_Exercise goal_. Write out, precisely and in full, each line of the material.

_Source data_.
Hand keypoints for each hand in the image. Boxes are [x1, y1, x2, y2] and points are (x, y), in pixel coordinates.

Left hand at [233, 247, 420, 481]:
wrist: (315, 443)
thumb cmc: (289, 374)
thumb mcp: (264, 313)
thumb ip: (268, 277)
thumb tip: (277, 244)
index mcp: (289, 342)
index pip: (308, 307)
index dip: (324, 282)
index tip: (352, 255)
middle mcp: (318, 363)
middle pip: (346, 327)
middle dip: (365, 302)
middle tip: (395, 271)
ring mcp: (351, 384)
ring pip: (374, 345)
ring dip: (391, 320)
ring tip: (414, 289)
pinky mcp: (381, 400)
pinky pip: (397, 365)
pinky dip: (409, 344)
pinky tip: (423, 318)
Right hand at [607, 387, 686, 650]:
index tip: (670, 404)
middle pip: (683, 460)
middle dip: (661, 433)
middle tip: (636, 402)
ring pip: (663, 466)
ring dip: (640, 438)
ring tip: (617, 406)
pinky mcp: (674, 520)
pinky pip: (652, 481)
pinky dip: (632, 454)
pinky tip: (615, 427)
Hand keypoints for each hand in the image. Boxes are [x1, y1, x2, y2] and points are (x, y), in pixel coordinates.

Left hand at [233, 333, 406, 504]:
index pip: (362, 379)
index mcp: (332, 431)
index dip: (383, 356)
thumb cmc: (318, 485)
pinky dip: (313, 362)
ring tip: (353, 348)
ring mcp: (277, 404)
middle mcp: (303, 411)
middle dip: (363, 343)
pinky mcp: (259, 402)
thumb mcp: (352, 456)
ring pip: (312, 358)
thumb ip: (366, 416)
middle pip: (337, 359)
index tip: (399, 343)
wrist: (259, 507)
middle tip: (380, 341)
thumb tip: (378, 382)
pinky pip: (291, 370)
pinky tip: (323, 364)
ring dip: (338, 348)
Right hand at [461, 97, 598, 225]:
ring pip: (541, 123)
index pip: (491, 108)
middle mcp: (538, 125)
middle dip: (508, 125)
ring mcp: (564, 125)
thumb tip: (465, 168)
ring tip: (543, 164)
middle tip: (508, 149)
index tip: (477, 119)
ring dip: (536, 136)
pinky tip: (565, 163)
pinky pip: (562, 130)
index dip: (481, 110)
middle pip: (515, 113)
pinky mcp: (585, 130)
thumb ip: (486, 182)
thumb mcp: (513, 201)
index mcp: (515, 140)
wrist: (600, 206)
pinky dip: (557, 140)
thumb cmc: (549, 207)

_Exercise result_.
Hand keypoints for each hand in the image. Boxes are [x1, y1, x2, y2] and points are (x, y), in pixel coordinates.

Left hand at [233, 247, 420, 481]:
wrist: (315, 443)
thumb cmc: (289, 374)
thumb mcp: (264, 313)
thumb ip: (268, 277)
thumb tip: (277, 244)
index mcp: (289, 342)
index pip: (308, 307)
index dip: (324, 282)
index tip: (352, 255)
middle mcp: (318, 363)
middle pip: (346, 327)
middle dip: (365, 302)
middle tip: (395, 271)
ring mcp: (351, 384)
ring pip: (374, 345)
ring dip: (391, 320)
ring tip: (414, 289)
pinky mcp: (381, 400)
pinky pip: (397, 365)
pinky dip: (409, 344)
pinky tip: (423, 318)
Right hand at [607, 387, 686, 650]:
index tip: (670, 404)
middle pip: (683, 460)
middle dip: (661, 433)
middle tip: (636, 402)
ring pip: (663, 466)
ring dip: (640, 438)
ring tip: (617, 406)
pinky mcp: (674, 520)
pinky pip: (652, 481)
pinky dip: (632, 454)
pinky tip: (615, 427)
Hand keypoints for each hand in the image. Boxes are [x1, y1, x2, y2] and points are (x, y), in pixel coordinates.

Left hand at [233, 333, 406, 504]:
index pip: (362, 379)
index mcp: (332, 431)
index dip: (383, 356)
thumb cmc: (318, 485)
pinky dip: (313, 362)
ring tip: (353, 348)
ring mcp: (277, 404)
middle mcp: (303, 411)
middle dip: (363, 343)
pinky mcp: (259, 402)
thumb mcp: (352, 456)
ring pip: (312, 358)
thumb ip: (366, 416)
middle pip: (337, 359)
index tip: (399, 343)
wrist: (259, 507)
middle tip: (380, 341)
thumb tip: (378, 382)
pinky pip: (291, 370)
pinky tip: (323, 364)
ring dip: (338, 348)
Right hand at [461, 97, 598, 225]:
ring pip: (541, 123)
index pip: (491, 108)
middle mcp: (538, 125)
middle dip: (508, 125)
ring mcp: (564, 125)
thumb tip: (465, 168)
ring tip: (543, 164)
middle tip: (508, 149)
index tip: (477, 119)
ring dip: (536, 136)
pinky tip: (565, 163)
pinky pip: (562, 130)
index dip: (481, 110)
middle pip: (515, 113)
pinky mcp: (585, 130)
thumb ip: (486, 182)
thumb mcp: (513, 201)
index mcp: (515, 140)
wrist: (600, 206)
pinky dip: (557, 140)
thumb cmc: (549, 207)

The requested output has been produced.